Want to be Stress Free? Here's How you can be.... Try Yoga!
“A stress-free life is a long-lived life.”
In our everyday busy schedule with a lot of work pressure, getting stress is quite
obvious. Problems come in everyone’s life which are sufficient enough to give us a
reason to be stressful. Yoga is one of the most effective ways to enhance your sense
of physical and emotional wellbeing. It connects you to the inner you and makes you
aware of your endurance abilities by releasing anxiety. All together it acts as fuel to
drive you towards achieving your dreams.
If you are having stress then try out following three yoga poses to fight it back:
1. Sukhasana (Easy Pose):
The word “sukha” means “happy”. So as the name says, this common yoga
pose helps you to get into a meditative state and find peace within your heart.
It is well known as “Easy Pose” because in this pose we sit with ease and get
relaxed.
Steps to do Sukhasana:
- Sit up straight and extend your legs in front of your body.
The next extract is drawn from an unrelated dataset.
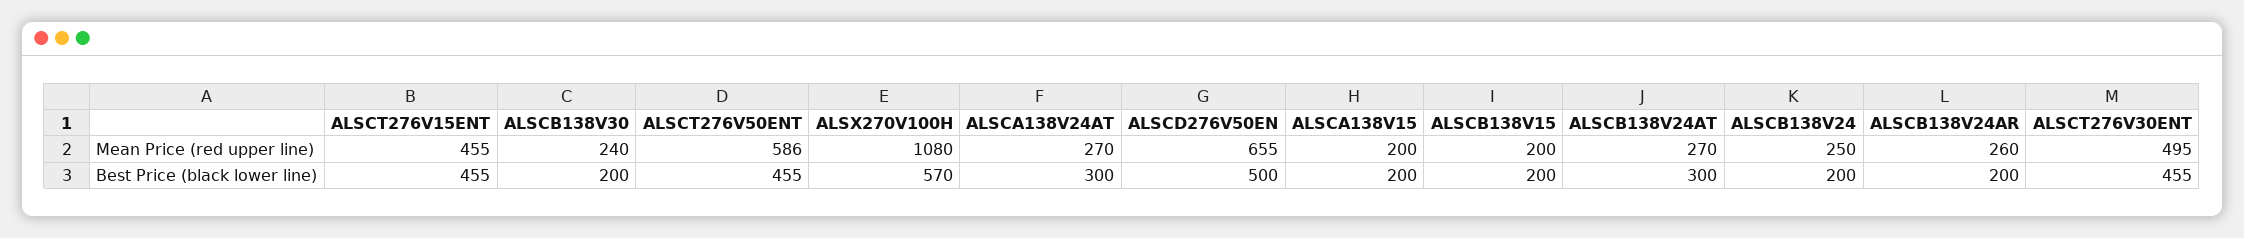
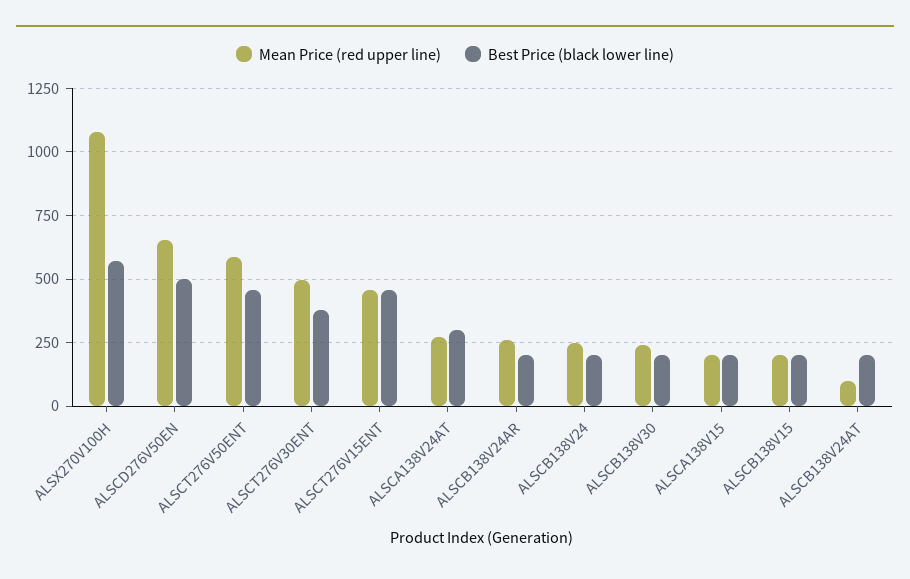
Mean Price (red upper line), ALSCB138V24AT: 270 -> 100
Best Price (black lower line), ALSCB138V24AT: 300 -> 200
Best Price (black lower line), ALSCT276V30ENT: 455 -> 375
- Placing each foot beneath the opposite knee, cross your legs toward your torso.
- Place hands onto your knees with palms down.
- Align your head, neck and spine together and relax your thighs and feet.
- Hold it for a minute then release gently.
- Change the cross of your legs and repeat.
Benefits of Sukhasana:
- Gives inner peace.
- Alleviates stress and anxiety.
- Stretches knees and ankles.
- Opens the hip muscle.
Precautions for Sukhasana:
- Avoid in case of knee injury.
- Avoid in case of sciatica.
- Consult doctor in case of pregnancy.
2. Balasana (Child’s Pose):
Balasana is a kneeling pose which stretches knees, thighs and ankles and
also a restful pose as it involves regulation of breath which leads us to a state
of calmness.
Steps to do Balasana:
- Sit keeping your hips on your heels and bend forward lowering your forehead to the floor.
- Keep your arms alongside your body and stretch it towards the front with palms facing down.
- Gently press your chest on your thighs.
- Hold the pose for a minute and then inhale and exhale slowly.
- Repeat for 5-10 breaths.
- Slowly come back to sit on the heels.
Benefits of Balasana:
- Relieves fatigue.
- Improves blood circulation.
- Eliminates stress.
- Helps to ease neck and back pain.
Precautions for Balasana:
- Avoid during pregnancy.
- Avoid in case of back and knee injury.
- Do not practice in case of diarrhoea.
3. Savasana (Corpse Pose):
Savasana is a restorative pose which is often practiced at the end after
practicing other yoga poses to relax our mind, body and soul. As in this pose
you have to lie down with ease and at the same time you have to remain
conscious and alert, therefore, it improves our endurance and releases long
held stress.
Steps to do Savasana:
- Lie flat on your back with your legs straight and separated.
- Place your arms at your side and your arms facing up.
- Gently inhale and exhale.
- Start relaxing each part of your body from head to toe.
- If your mind starts to wander, concentrate on the sounds around you and bring your awareness back to the pose.
- To end the pose, start moving your fingers and toes slowly. Then draw your knees in and slowly roll over to your left or right side. Rest in this position for a minute and come back to the seated position.
Benefits of Savasana:
- 1) Enhances blood circulation.
- 2) Combat stress.
- 3) Boosts up endurance.
- 4) Improves digestion.
Precautions for Savasana:
- 1) Avoid movement of body during this pose as it will disturb your concentration.
- 2) Do not practice in noisy environment.
Apart from these three asanas, there are also many other yoga asanas like
Uttanasana, Chakravakasana, Janusirsasana and Setu Bandhan Sarvangasana
which helps to shake off stress. Cut off from stress means to connect with
upgradation. So, try these poses and get a stress-free life.